The comments came during the fourth day of taping of this season of the show, in which participants are brought together to live under constant surveillance, with their conversations streamed to viewers. Kim Kamal, 21, could be heard complaining to fellow contestant Isabel Pereira, 24, about his former boss. Then he said, “She was a Jew, so I get it.” “I hate Jews,” Pereira responded. She was asked to leave the show shortly thereafter; Kamal was told to do so the following day. Pereira later apologized in an Instagram post. 

Meanwhile, Swedish news reported that Sami Jakobsson, 25, had expressed support for neo-Nazi ideas on social media. Jacobsson, who rose to fame after being on a different Swedish reality show, responded that he had previously held far-right views but that he no longer did so.

The fact that three out of the 13 participants of the popular reality TV show’s contestants this year have been involved in controversies around antisemitism prompted Kristofer Ahlström, a columnist in Dagens Nyheter, one of Sweden’s biggest newspapers, to ask whether attacking Jews has become a fashionable way to “stir the pot.”

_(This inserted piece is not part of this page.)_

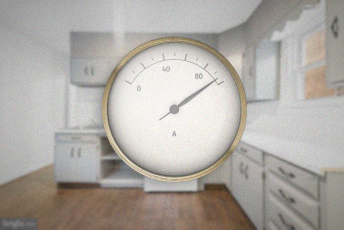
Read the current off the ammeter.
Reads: 95 A
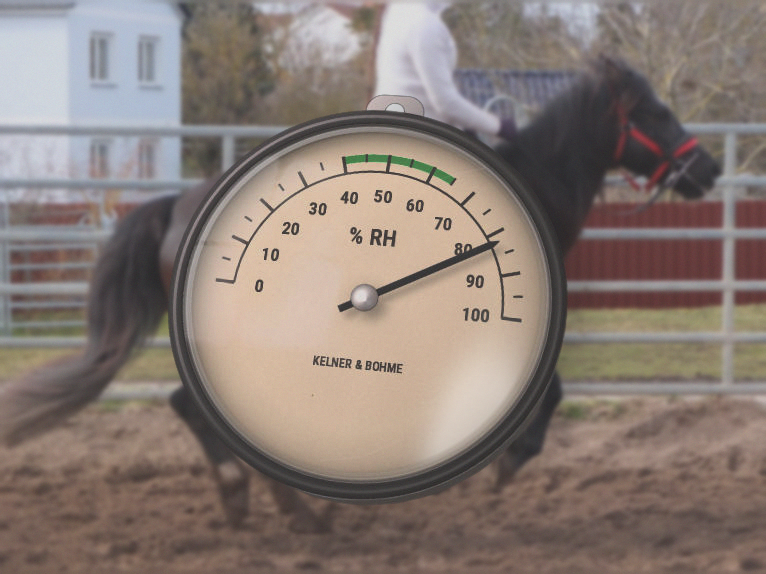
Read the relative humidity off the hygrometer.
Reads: 82.5 %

Sweden’s Jewish community numbers about 20,000 and has faced a range of challenges in recent years – from the rise of antisemitism that at times has turned violent to policy proposals to ban circumcision and the import of kosher meat that community members say make their lives difficult or impossible. A recent government report found that there were 280 antsemitic hate crimes in the country in 2018, the highest on record since at least 2006, when data was first collected.